-- Exercise prompt --
Copy out each line below that contains the string "سازمان". Matches must be case-sensitive.

Data listing Block Start

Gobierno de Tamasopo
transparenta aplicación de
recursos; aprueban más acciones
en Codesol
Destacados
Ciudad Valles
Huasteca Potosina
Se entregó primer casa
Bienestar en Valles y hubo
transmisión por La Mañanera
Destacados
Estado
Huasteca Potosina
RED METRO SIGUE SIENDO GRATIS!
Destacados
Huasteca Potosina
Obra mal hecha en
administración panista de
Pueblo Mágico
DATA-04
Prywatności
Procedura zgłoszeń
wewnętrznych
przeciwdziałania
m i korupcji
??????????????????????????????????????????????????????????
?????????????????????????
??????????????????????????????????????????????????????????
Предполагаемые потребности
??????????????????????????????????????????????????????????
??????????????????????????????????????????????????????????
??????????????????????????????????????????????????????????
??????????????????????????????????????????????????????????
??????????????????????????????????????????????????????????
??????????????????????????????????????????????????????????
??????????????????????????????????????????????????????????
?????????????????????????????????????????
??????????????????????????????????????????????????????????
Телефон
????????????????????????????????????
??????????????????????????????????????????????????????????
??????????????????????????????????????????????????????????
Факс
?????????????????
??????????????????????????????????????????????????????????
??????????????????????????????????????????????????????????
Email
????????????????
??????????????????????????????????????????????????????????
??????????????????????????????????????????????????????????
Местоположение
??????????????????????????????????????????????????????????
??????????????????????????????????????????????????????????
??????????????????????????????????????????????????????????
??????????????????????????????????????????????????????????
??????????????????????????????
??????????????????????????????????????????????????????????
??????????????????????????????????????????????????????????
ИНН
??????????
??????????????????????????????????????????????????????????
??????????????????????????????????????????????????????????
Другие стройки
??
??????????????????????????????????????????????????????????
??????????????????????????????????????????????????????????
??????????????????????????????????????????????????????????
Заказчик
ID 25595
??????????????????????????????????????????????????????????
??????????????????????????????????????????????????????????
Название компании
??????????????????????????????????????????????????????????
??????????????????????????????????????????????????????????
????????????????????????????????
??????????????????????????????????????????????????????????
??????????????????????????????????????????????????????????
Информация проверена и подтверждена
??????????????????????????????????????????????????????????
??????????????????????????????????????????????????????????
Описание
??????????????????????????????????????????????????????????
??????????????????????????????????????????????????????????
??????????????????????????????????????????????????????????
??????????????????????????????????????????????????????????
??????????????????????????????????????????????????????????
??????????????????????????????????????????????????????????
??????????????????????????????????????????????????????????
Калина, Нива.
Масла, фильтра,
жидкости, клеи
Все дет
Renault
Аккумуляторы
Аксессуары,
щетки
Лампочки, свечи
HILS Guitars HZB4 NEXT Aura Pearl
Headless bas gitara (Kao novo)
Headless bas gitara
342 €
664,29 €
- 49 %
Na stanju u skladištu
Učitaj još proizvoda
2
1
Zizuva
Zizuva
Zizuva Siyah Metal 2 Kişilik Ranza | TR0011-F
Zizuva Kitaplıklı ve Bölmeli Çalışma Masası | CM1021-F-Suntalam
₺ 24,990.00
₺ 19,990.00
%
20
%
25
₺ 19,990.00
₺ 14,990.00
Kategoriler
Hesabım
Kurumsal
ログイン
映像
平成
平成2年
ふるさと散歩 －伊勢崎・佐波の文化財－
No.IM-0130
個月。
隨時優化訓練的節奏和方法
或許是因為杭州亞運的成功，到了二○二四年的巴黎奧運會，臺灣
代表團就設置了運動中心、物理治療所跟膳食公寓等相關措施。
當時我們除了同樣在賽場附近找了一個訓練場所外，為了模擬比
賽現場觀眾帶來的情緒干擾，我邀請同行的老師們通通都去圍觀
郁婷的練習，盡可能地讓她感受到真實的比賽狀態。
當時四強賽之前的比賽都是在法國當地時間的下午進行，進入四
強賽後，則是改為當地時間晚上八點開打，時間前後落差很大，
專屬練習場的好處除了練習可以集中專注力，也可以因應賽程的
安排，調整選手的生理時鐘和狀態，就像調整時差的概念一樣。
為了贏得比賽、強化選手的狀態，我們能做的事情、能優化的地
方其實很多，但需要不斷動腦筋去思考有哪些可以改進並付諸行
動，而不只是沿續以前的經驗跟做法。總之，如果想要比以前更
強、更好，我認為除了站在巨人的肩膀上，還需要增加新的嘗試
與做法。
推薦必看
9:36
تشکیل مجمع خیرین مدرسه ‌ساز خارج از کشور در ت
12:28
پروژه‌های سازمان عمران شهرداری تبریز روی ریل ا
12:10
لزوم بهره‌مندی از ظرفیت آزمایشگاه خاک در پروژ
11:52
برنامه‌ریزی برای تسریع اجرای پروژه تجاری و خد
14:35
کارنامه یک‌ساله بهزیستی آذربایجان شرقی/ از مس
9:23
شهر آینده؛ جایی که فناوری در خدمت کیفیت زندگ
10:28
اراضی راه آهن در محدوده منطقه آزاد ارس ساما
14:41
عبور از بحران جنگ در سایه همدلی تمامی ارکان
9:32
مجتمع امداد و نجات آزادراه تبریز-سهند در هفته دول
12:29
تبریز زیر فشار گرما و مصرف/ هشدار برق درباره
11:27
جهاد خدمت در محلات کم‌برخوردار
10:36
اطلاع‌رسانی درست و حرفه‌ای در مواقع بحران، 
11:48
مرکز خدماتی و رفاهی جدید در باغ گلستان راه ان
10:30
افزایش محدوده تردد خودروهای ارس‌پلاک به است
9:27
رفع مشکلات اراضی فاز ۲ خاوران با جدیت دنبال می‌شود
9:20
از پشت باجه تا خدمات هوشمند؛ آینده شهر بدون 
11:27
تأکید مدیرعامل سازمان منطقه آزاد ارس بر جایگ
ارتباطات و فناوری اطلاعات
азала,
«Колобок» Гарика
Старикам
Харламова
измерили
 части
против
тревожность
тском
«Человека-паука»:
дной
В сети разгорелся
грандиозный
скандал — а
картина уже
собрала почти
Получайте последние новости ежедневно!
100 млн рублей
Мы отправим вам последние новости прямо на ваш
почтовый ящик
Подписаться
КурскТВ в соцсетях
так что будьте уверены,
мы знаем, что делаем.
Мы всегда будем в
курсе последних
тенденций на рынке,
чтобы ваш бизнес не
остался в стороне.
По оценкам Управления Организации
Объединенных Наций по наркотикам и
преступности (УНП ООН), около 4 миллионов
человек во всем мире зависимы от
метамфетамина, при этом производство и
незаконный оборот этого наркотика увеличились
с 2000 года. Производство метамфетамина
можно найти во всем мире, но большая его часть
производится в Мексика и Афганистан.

Data listing Block End

-- Answer to the exercise --
پروژه‌های سازمان عمران شهرداری تبریز روی ریل ا
تأکید مدیرعامل سازمان منطقه آزاد ارس بر جایگ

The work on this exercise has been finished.